TOP hosted an afternoon tea and panel discussion in parliament yesterday along with the Fairtrade Foundation and the Ethical Trading Initiative (ETI). We were joined by Jenny Willott MP – Minister for Employment Relations and Consumer Affairs in the Department for Business, Innovation and Skills, Giles Bolton – Ethical Trading Director at Tesco, and Chief Adam Tampuri – Head of a Cashew Farmers Association and Chair of Fairtrade Africa. The event was chaired by Baroness Young of Hornsey – Chair of the APPG for Ethics and Sustainability in Fashion.

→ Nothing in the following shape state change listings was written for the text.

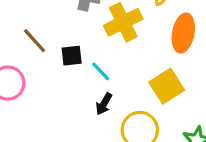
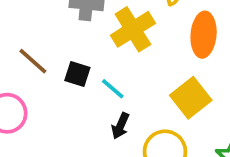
black square: (72, 56) -> (77, 74), turned 30

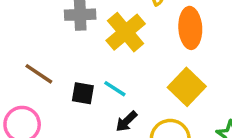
black square: (77, 74) -> (83, 93), moved
black arrow: (120, 126) -> (126, 121), turned 30

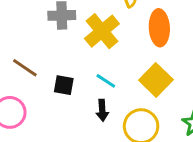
cyan line: (115, 89) -> (106, 81), moved
black arrow: (126, 121) -> (102, 110), turned -50

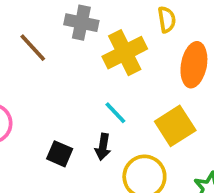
brown line: (25, 68) -> (33, 48), moved
black square: (64, 85) -> (60, 154), moved

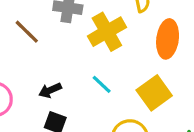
black arrow: (103, 147) -> (50, 90), moved, turned 60

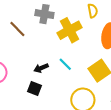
black arrow: (50, 90) -> (41, 68), moved

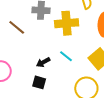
yellow cross: (70, 30) -> (67, 23), turned 30

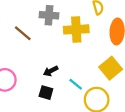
cyan line: (66, 56) -> (76, 84), moved

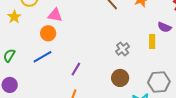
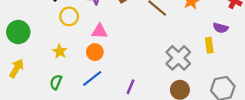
yellow star: (14, 17) -> (60, 51), moved
gray cross: (123, 49) -> (178, 58), size x1.6

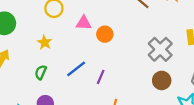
orange circle: (95, 52) -> (105, 34), moved
purple line: (130, 87) -> (101, 77), moved

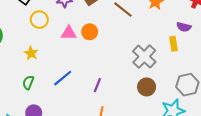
orange circle: (105, 34) -> (90, 32), moved
purple line: (101, 77) -> (97, 85), moved

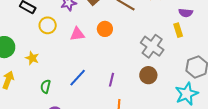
orange circle: (90, 32) -> (105, 29), moved
yellow star: (31, 53) -> (32, 58), moved
brown circle: (147, 87) -> (148, 75), moved

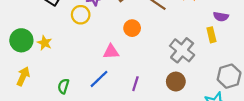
yellow circle: (48, 25) -> (81, 15), moved
pink triangle: (77, 34) -> (111, 52), moved
yellow star: (32, 58) -> (45, 43), moved

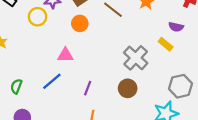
orange circle: (132, 28) -> (80, 23), moved
yellow rectangle: (211, 35) -> (166, 44), turned -40

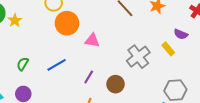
orange circle: (80, 23) -> (67, 23), moved, size x1.5
pink triangle: (65, 55) -> (92, 40), moved
brown circle: (128, 88) -> (115, 84), moved

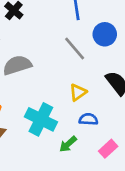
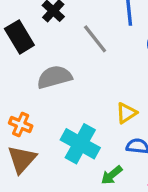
gray line: (75, 49) -> (95, 39), moved

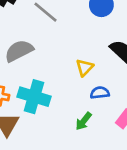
cyan cross: (80, 144) -> (34, 97), moved

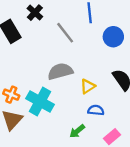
gray semicircle: (19, 51) -> (60, 71), moved

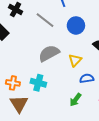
blue circle: (113, 37) -> (76, 25), moved
cyan cross: (40, 102) -> (38, 83), size x0.7

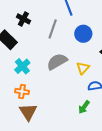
gray line: (45, 20) -> (53, 29), turned 72
cyan cross: (38, 83) -> (22, 66), moved, turned 35

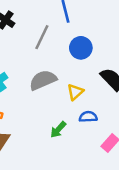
green arrow: (84, 107) -> (58, 130), moved

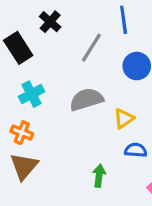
green arrow: (58, 130) -> (99, 176), moved, turned 138

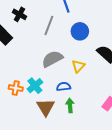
cyan cross: (31, 94) -> (35, 86), moved
blue semicircle: (136, 150) -> (64, 87), moved
brown triangle: (24, 166) -> (46, 107), moved

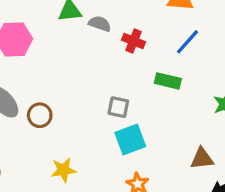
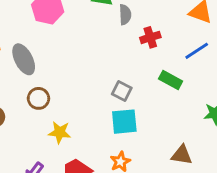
gray semicircle: (100, 24) -> (125, 15), turned 54
red cross: (133, 41) -> (150, 37), turned 36
brown circle: (40, 115) -> (38, 98), moved

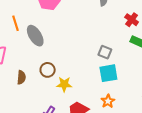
red cross: (150, 37) -> (132, 20), moved, turned -32
brown circle: (38, 98) -> (48, 70), moved

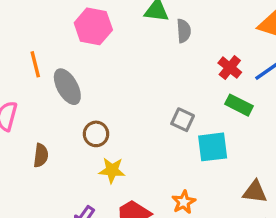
brown circle: (48, 70) -> (96, 134), moved
cyan square: (108, 73) -> (213, 147), moved

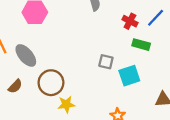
brown circle: (96, 134) -> (51, 83), size x1.5
brown semicircle: (41, 155) -> (15, 86), moved, turned 48

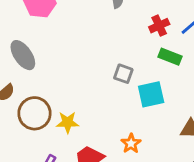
red cross: (130, 21) -> (159, 26), turned 32
brown circle: (51, 83) -> (34, 113), moved

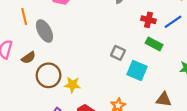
red cross: (159, 26) -> (148, 20), turned 32
cyan square: (151, 94) -> (137, 70), turned 30

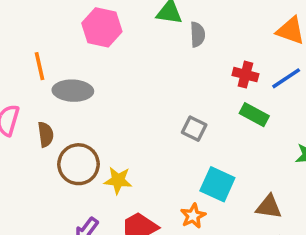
gray ellipse: (44, 31) -> (73, 91), turned -60
brown semicircle: (28, 58) -> (46, 134), turned -64
cyan square: (137, 70) -> (217, 184), moved

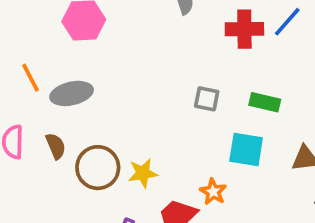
red cross: (245, 75) -> (244, 29), size x1.4
green rectangle: (254, 115) -> (265, 102), moved
orange star: (193, 216) -> (213, 192), moved

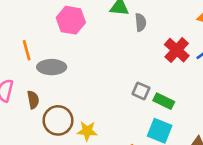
red cross: (244, 29) -> (177, 50), turned 30
green rectangle: (265, 102) -> (164, 101), moved

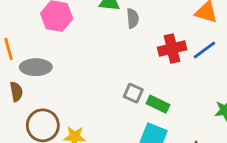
red cross: (177, 50) -> (172, 48), turned 35
brown semicircle: (33, 100) -> (16, 92), moved

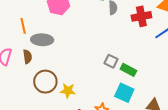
red cross: (172, 48) -> (141, 16), moved

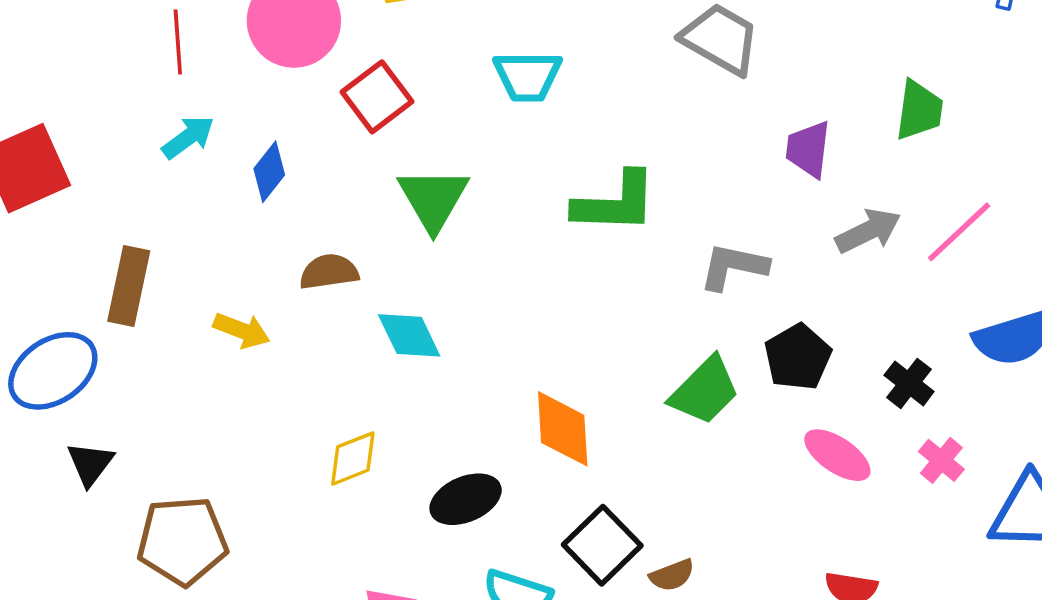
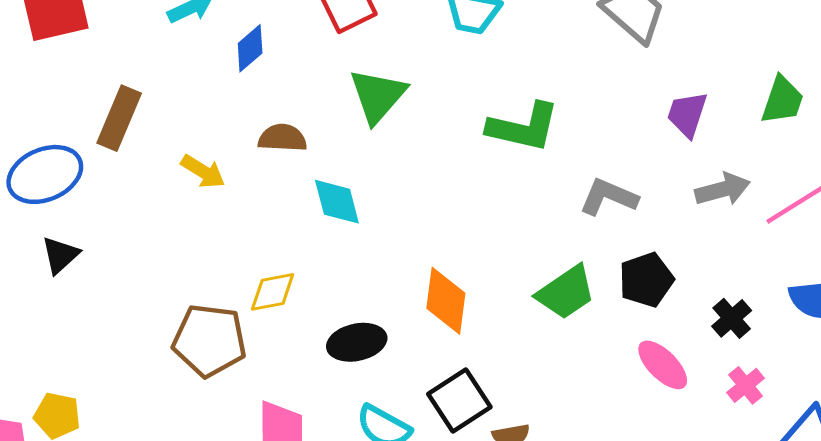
brown pentagon: (182, 541) -> (209, 340), moved

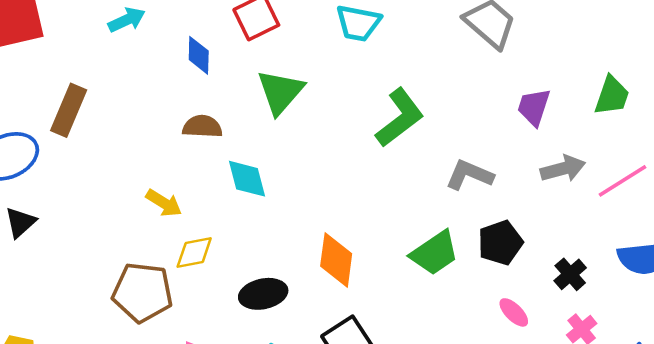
blue diamond: (250, 48) -> (199, 55), moved, turned -48
green L-shape: (523, 127) -> (400, 118), turned -50
yellow arrow: (203, 171) -> (164, 203), moved
pink ellipse: (663, 365) -> (514, 312), size x0.7

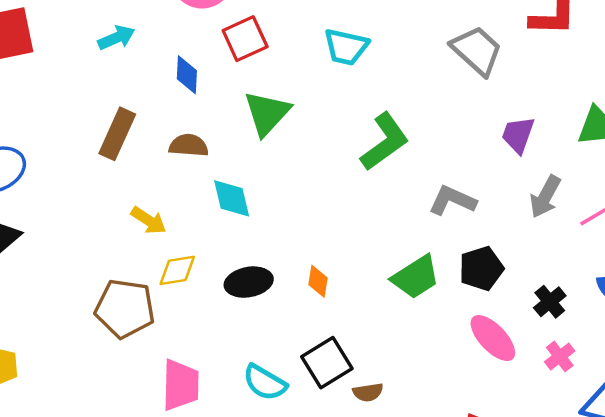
brown rectangle: (69, 110) -> (117, 134), moved
gray arrow: (563, 169) -> (545, 197), turned 132
orange diamond: (336, 260) -> (318, 281), size x0.6
black ellipse: (263, 294) -> (249, 282), moved
pink ellipse: (514, 312) -> (493, 338), size x1.6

Since the tragedy at the Rana Plaza factory in Bangladesh, which killed over one thousand workers just over a year ago, the nature of global supply chains has been brought into the spotlight. Small scale producers, factory workers, and agricultural labourers often face unfair trading practices, poor terms and conditions and lack of skills training. Getting the benefits of trade to women farmers and workers in particular is a key challenge. The need for greater transparency and accountability on ethical issues within supply chains linked to UK markets is clear, as part of seeing such supply chains contribute effectively to poverty reduction and development gains. This was a chance to hear government, business and civil society views on work that is taking place to address these challenges, and what the emerging priorities are. What works well, and what more could be done by way of policy, guidance or regulation, to encourage and ensure good practice?
Baroness Young spoke of the greater focus that supply chains have received in the year since the Rana Plaza disaster and the need to continue to build on the initial momentum to continue to cut across the nexus of trade, aid and development. We have a real chance now to change in business behaviour
Keynote Speaker, Jenny Willott MP, spoke about the key role that businesses have to play in development and in encouraging investment. “The business case for why businesses should be transparent is very clear – it improves their reputation, reduces their exposure to risk, and can make efficiency savings by making organisations more productive.”
As the first country to publish a business and human rights plan last year, the UK is leading the way in this area, reflecting consumer opinion – consumers want to see businesses behaving in an ethical way and they are prepared to vote with their feet. 83% of people said that the ethical standards of the business they were purchasing from mattered.
Giles Bolton from Tesco emphasised the recognition that retailers like them give to the benefits of ensuring the benefits of trade reach those in their supply chains. The reputational case is clear, but there is an obvious business case too – if you treat people decently you get the best out of them….a long term relationship with suppliers means you will get the best innovation and loyalty, in a world full of competition.
He gave the example of how Tesco have changed their approach to their banana supply chain. “A few years ago Tesco used to buy bananas from a trader in the UK, who sourced them from various places. We had some rules about the quality and a little on the ethics. Now we have direct contracts and relationships with producers on the ground. This means we are more exposed to things going wrong, but our ability to ensure the ethics and labour standards has changed. Now more than 50% of Tesco bananas come from dedicated farms in Columbia and Costa Rica. We have specific agreements with those farms to pay the sustainable price of production, we actually use the Fairtrade minimum price, and we can strike agreements because we have 100% supply with those suppliers to make sure the workers on those farms are paid a living wage. We get a strong, sustainable supply chain that will be secure for the future, and we get the reputational protection.
Giles also spoke of the moral case – to be a responsible retailer, you cannot cut and run when there is a crisis, but should use your influence as a big company to help resolve the problems.
Speaking on behalf of Fairtrade, Chief Adam Tampuri, highlighted the need to recognise farmers and smallscale producers as human beings rather than just suppliers:
“Traders and agents walk into communities and dictate the prices they want, buy the produce, take it away and the farmers remain where they are. Without transparency you can’t plan for the future, you cannot make investments, either in social programs, environmental programs or any other business. Without transparency you have no negotiating power. You don’t know what new innovations are out there, what new quality or efficiency improvements you need to make. All these things are related to our relationship with those we trade with.” There is need to build long-term trust and a real partnership that goes beyond a buying and selling relationship.